**GIVEN MATERIAL:**
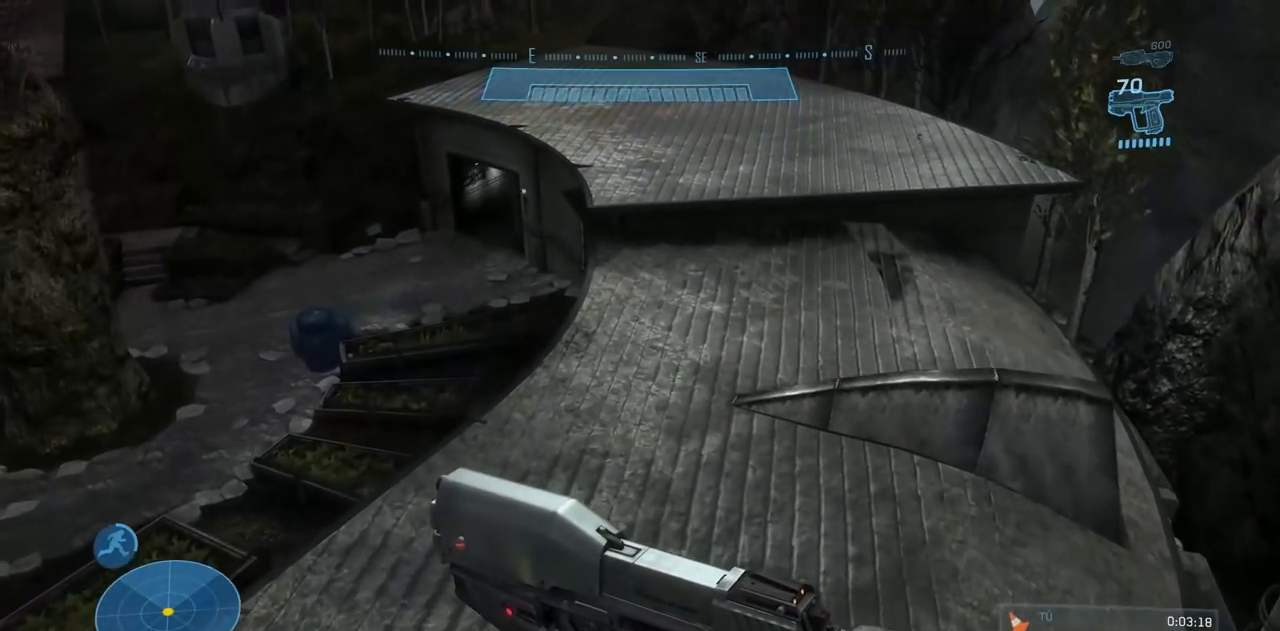
{"buttons": [], "left_stick": "up", "right_stick": "left", "events": [[283, "right_stick", "left"]]}
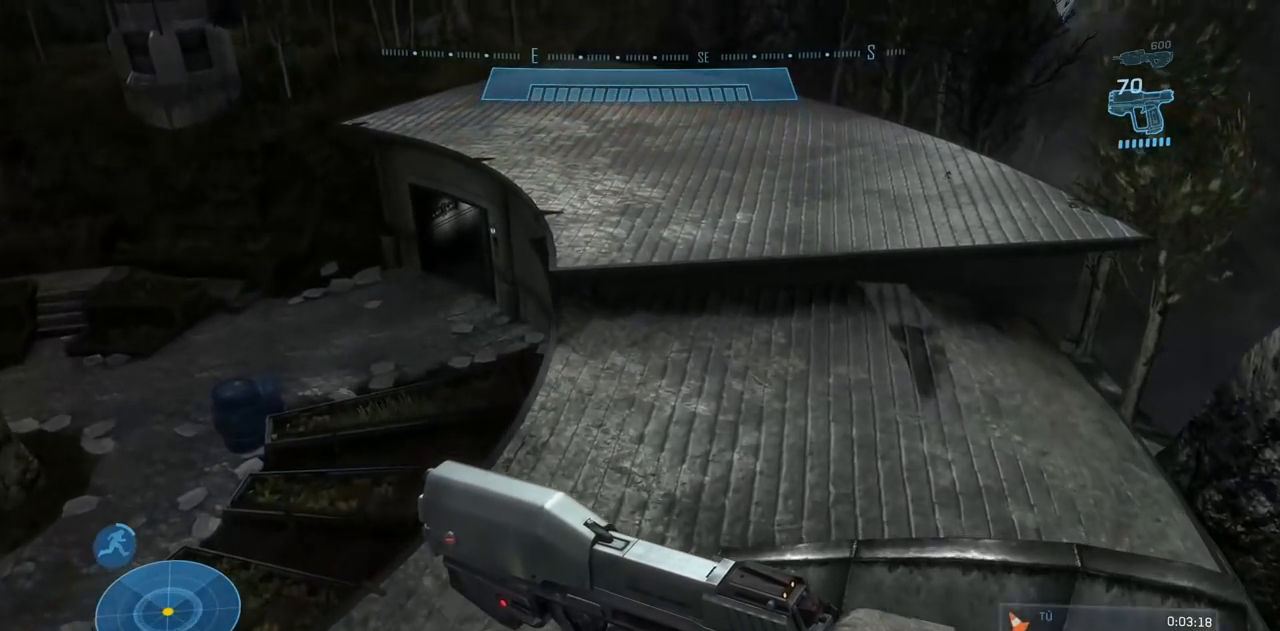
{"buttons": [], "left_stick": "up-right", "right_stick": "center", "events": [[300, "right_stick", "center"], [467, "left_stick", "up-right"]]}
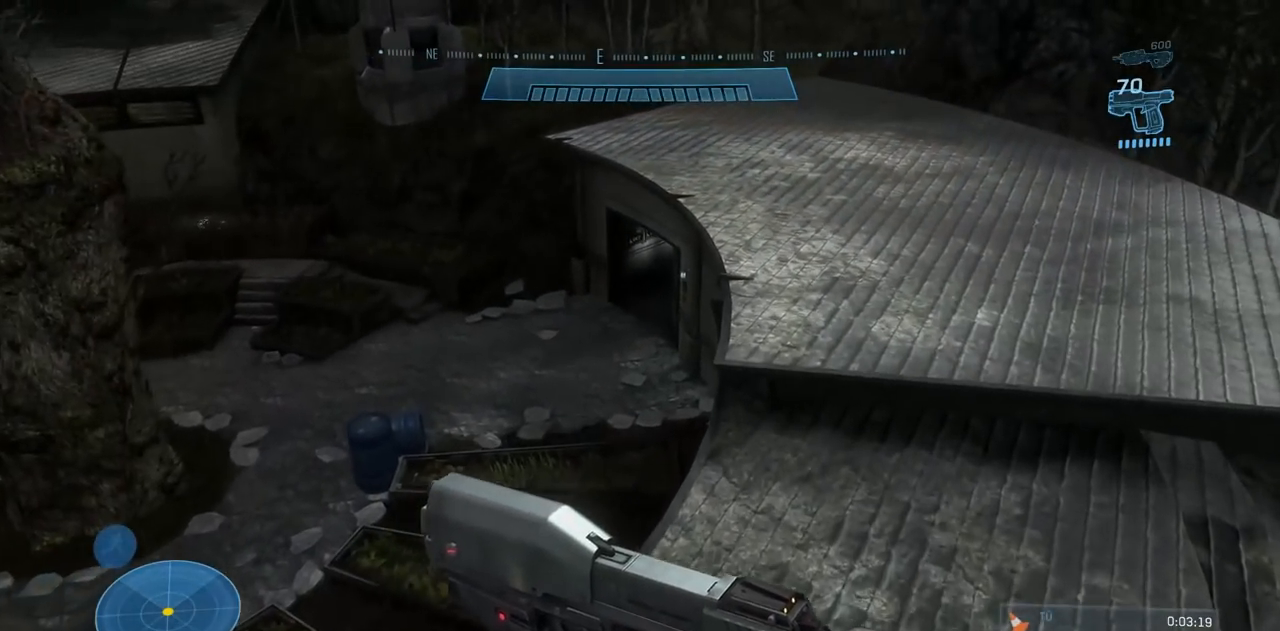
{"buttons": [], "left_stick": "up-right", "right_stick": "center", "events": []}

**TASK BRIEF:** Except for the pictures, print the data above exactly.

**TASK ANSWER:**
{"buttons": [], "left_stick": "up", "right_stick": "left", "events": [[283, "right_stick", "left"]]}
{"buttons": [], "left_stick": "up-right", "right_stick": "center", "events": [[300, "right_stick", "center"], [467, "left_stick", "up-right"]]}
{"buttons": [], "left_stick": "up-right", "right_stick": "center", "events": []}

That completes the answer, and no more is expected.